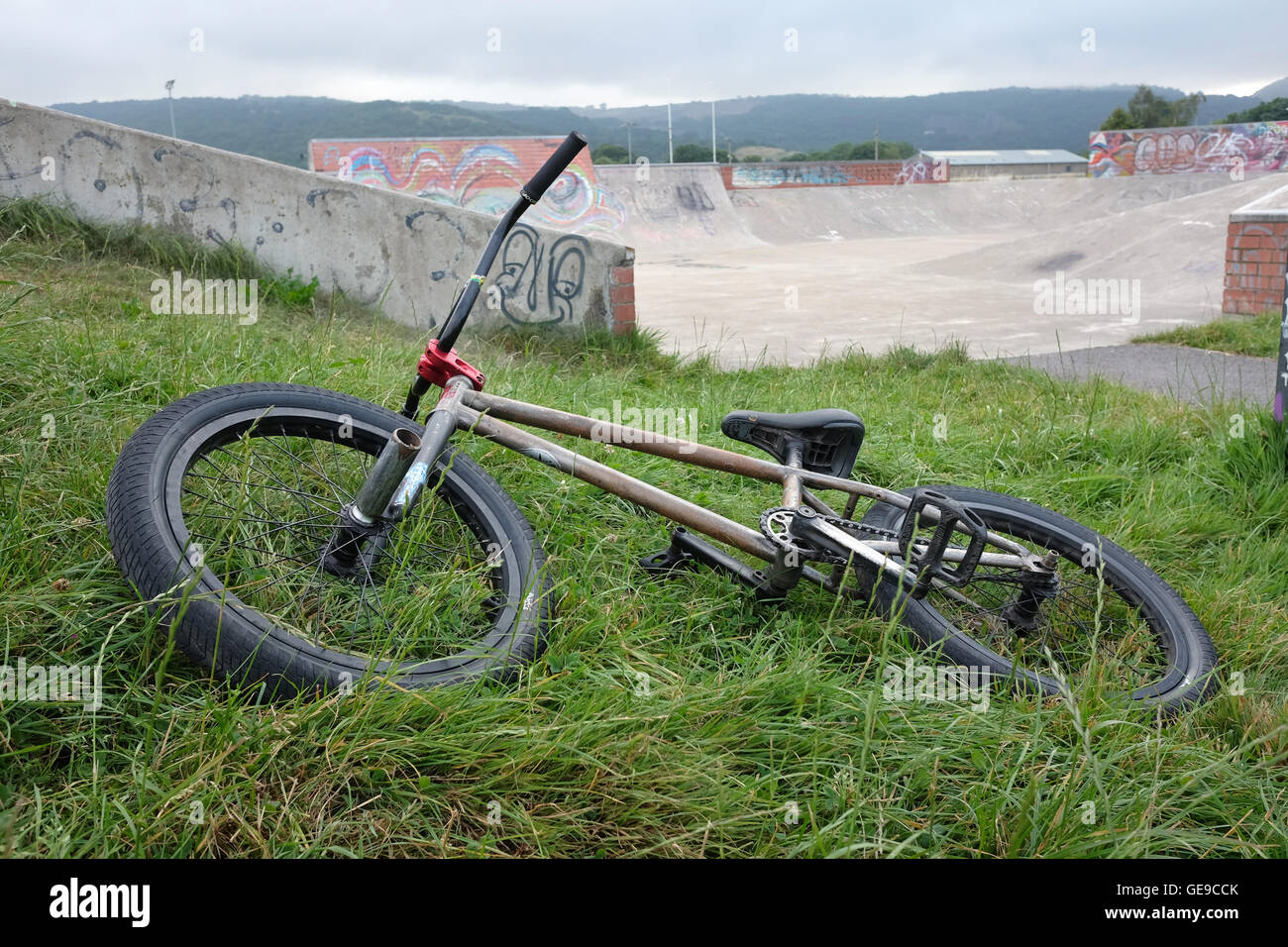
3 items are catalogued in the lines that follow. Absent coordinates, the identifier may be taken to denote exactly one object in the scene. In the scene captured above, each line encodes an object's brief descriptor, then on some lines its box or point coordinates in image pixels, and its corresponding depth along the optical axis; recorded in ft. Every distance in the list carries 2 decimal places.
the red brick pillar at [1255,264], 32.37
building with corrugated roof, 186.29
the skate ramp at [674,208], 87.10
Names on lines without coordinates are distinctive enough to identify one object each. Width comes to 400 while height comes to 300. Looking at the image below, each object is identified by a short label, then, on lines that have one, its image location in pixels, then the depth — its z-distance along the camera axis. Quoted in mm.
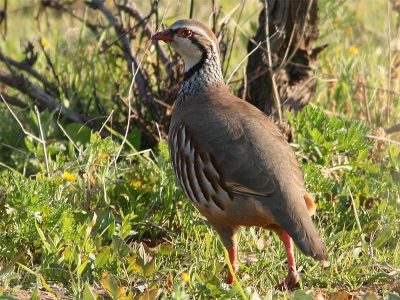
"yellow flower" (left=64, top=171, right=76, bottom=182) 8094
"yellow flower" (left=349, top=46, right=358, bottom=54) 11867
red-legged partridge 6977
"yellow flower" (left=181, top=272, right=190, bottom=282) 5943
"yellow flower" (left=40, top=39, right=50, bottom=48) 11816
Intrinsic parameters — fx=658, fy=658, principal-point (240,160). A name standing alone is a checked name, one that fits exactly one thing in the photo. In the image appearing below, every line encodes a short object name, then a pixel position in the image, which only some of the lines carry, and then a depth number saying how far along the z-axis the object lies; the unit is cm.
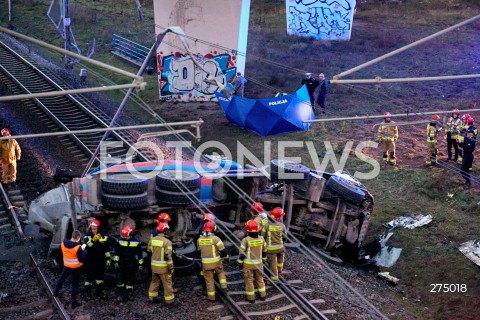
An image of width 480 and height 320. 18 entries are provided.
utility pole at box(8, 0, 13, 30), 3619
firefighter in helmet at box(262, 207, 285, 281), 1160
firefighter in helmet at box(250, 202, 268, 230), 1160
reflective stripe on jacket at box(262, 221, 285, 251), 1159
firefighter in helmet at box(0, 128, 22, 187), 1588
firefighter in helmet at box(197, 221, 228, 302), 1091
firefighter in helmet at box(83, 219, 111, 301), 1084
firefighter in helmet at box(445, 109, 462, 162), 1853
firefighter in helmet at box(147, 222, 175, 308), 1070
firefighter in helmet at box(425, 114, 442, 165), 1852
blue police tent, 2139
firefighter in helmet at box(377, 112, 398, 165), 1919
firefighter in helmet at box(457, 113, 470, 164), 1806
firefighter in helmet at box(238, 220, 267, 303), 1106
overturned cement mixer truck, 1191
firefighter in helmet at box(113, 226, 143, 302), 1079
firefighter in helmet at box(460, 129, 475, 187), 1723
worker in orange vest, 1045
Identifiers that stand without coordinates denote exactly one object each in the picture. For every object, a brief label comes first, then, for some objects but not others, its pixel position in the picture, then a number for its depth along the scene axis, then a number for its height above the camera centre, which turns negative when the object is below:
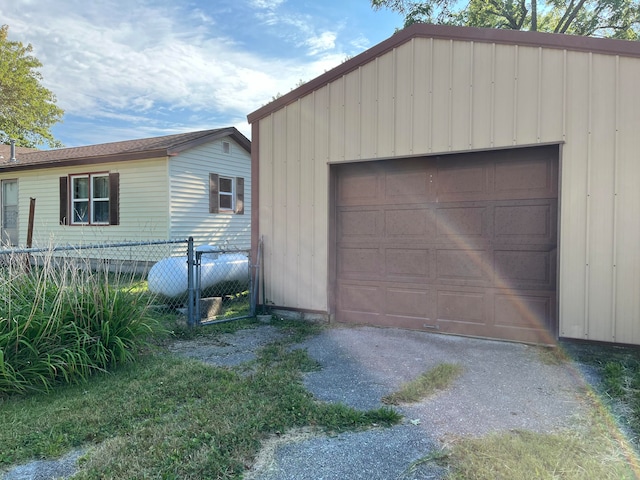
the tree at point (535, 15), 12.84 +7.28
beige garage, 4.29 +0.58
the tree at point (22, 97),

» Problem details
Write down again, exactly as given, only the lines above that fall from the line with "An image of" to the line with "firefighter in helmet at box(147, 222, 175, 308), 1070", inclusive.

» Answer section
An image of width 480 and height 320. 18 entries are provided.
utility pole at box(8, 0, 13, 30), 3619
firefighter in helmet at box(262, 207, 285, 281), 1160
firefighter in helmet at box(250, 202, 268, 230), 1160
reflective stripe on jacket at box(262, 221, 285, 251), 1159
firefighter in helmet at box(0, 128, 22, 187), 1588
firefighter in helmet at box(197, 221, 228, 302), 1091
firefighter in helmet at box(83, 219, 111, 301), 1084
firefighter in helmet at box(445, 109, 462, 162), 1853
firefighter in helmet at box(147, 222, 175, 308), 1070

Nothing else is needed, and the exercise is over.